Filaments implements fine-grain parallelism both portably and efficiently on shared- and distributed-memory machines. It currently runs on an SGI, Sequent, and a cluster of Sun IPCs. Prototypes are running on a cluster of DECstations running Mach and an Intel Paragon. DF provides a shared-memory programming model, implemented by a distributed shared memory on distributed machines. It achieves efficiency by using stateless threads, overlapping communication and computation, and automatically balancing the load in fork/join computations.
Filaments strives to make languages and compilers simpler by pushing some of the complexity into a run-time system. To this end, we have validated Filaments by creating fsc, a modified a SISAL compiler to generate Filaments code. Filaments obviates the need for compilers to cluster small tasks into larger ones. Ongoing research is focusing on how to augment Filaments to automatically place data on processors (in the Adapt subsystem) and to automatically avoid thrashing. These subsystems will obviate the need for compilers to place data on the processors and to pad data to avoid thrashing, simplifying the job of the programmer and the compiler. Further details on Filaments can be found in the following papers:
Dawson R. Engler, David K. Lowenthal, and Gregory R. Andrews Shared Filaments: Efficient Fine-Grain Parallelism on Shared-Memory Multiprocessors. TR 93-13a, University of Arizona, April 1993 (187K bytes)
Vincent W. Freeh, David K. Lowenthal, and Gregory R. Andrews. Distributed Filaments: Efficient Fine-Grain Parallelism on a Cluster of Workstations. First Symposium on Operating Systems Design and Implementation, p. 201-212, Monterey, CA, November 14-17, 1994 (217K bytes)
David K. Lowenthal, Vincent W. Freeh, and Gregory R. Andrews. Using Fine-Grain Threads and Run-Time Decision Making in Parallel Computing. To appear, Journal of Parallel and Distributed Computing, Special Issue on Multithreading for Multiprocessors (244 bytes, 97K compressed)
The Filaments package is a library of C code that currently runs on clusters of workstations (Sun running SunOS or Solaris, and DEC-5000 running Mach), shared-memory multiprocessors (Sequent Symmetry and SGI Iris), and a distributed-memory multi-computer (Intel Paragon). It has been designed to support parallel scientific applications, and is intended to be a target for a compiler. The package is relatively small (less than 7,000 lines of C code), simple (about 20 subroutine calls), and efficient.
Filaments has two key abstractions: fine-grain threads and distributed shared memory. The fine-grain execution model can be thought of as the least common denominator for concurrency, because it supports coarse- and medium-grain tasks as well as fine-grain ones. The shared-memory programming model provides a simple and natural way to program.
A filament is a very lightweight thread.

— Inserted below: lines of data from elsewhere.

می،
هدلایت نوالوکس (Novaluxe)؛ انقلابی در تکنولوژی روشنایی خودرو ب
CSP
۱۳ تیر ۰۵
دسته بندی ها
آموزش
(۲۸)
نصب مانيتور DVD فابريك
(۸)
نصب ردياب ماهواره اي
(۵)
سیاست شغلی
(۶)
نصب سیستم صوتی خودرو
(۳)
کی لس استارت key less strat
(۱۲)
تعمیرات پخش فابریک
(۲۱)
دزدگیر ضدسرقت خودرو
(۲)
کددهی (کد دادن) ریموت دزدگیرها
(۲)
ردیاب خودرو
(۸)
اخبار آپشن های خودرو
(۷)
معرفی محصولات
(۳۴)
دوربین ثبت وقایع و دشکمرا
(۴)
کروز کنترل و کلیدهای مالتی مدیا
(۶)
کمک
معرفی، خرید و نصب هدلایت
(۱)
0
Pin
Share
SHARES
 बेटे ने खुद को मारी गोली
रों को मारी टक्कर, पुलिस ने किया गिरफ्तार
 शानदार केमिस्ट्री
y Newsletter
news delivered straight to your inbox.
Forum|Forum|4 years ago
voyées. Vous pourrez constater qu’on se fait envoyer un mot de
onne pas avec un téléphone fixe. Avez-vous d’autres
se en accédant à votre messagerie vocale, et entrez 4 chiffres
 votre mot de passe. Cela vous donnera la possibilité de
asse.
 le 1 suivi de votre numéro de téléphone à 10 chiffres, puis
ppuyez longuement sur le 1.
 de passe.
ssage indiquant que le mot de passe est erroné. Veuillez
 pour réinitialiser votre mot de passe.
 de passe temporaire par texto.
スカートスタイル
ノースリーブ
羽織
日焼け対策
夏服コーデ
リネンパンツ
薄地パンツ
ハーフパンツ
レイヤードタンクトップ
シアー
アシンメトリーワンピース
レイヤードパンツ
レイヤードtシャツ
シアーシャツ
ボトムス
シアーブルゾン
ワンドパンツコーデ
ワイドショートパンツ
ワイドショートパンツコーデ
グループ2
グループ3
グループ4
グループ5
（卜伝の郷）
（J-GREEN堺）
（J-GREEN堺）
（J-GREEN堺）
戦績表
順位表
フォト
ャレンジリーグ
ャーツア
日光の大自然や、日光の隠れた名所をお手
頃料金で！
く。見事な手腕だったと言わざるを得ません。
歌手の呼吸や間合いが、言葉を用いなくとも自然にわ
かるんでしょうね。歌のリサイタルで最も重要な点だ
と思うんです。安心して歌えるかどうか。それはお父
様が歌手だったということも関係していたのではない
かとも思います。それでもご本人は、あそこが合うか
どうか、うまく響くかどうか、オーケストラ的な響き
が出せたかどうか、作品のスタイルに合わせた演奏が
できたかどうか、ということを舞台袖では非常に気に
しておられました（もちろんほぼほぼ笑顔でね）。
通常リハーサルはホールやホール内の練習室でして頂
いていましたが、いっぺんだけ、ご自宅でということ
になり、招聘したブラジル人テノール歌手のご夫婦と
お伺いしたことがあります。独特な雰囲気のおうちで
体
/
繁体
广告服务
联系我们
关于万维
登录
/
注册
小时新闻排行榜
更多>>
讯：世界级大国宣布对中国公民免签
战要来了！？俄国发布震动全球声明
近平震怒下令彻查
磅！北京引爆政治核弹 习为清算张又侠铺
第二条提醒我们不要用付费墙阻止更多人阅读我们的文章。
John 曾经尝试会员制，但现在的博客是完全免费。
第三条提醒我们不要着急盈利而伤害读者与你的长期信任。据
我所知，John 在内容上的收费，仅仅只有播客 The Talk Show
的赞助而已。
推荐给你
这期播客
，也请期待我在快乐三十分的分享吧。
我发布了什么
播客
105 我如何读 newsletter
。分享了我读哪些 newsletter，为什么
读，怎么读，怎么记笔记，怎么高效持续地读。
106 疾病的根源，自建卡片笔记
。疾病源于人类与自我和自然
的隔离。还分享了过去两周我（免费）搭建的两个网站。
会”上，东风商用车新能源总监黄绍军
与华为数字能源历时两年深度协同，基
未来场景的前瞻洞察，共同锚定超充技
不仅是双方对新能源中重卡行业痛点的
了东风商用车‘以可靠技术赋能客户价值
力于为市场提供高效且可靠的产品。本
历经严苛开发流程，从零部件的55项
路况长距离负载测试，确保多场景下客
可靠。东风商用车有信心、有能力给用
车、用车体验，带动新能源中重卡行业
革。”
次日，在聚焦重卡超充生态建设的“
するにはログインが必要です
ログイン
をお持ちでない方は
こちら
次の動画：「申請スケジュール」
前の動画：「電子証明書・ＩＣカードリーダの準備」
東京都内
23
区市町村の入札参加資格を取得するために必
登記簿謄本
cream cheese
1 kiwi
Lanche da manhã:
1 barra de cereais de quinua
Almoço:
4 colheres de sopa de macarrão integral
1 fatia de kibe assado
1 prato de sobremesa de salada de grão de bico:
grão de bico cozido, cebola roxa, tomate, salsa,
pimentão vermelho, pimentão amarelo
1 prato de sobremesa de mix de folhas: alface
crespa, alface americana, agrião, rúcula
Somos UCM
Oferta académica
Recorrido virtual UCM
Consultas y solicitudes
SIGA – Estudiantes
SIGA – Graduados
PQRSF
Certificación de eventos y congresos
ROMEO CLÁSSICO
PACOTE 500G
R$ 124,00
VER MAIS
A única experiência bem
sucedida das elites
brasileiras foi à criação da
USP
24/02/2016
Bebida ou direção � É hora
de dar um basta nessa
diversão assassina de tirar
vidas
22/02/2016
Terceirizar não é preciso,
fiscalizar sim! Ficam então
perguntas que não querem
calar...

Each filament is an independent of unit of work, and there may be thousands in an application. There are two kinds of filaments: iterative, which are used in loop-based applications such as matrix multiplication and Jacobi iterative, and fork/join, which are used in recursive applications such as adaptive quadrature. Filaments are executed concurrently by server threads.
The distributed shared memory (DSM) system provides a logically shared memory on distributed memory machines. Hence, filaments can communicate by reading and writing shared variables; no explicit message passing is required. Filaments synchronize using barriers for iterative applications or the join primitive for recursive applications. The package also provides reduction operations, which are integrated with barrier synchronization.
The Filament package employs a number of techniques to help make it efficient. First, filaments are stackless (reducing the cost of a context switch significantly) and independent. Thus, there may be thousands and each can be executed on any node in any order. This allows the runtime system flexibility in selecting the next filament to run and facilitates load balancing. Second, the DSM is multi-threaded: When a filament faults on a non-local DSM page, it is suspended and a different filament is executed; the faulting filament is rescheduled when the page arrives. This overlaps communication and computation, and therefore, eliminates communication latency in most applications. Third, the package employs techniques such as inlining and pruning to reduce the overhead of executing filaments. Finally, a reliable datagram protocol is used to reduce buffering and copying of message data (pages) and to provide scalability. These and additional features are discussed in the above papers.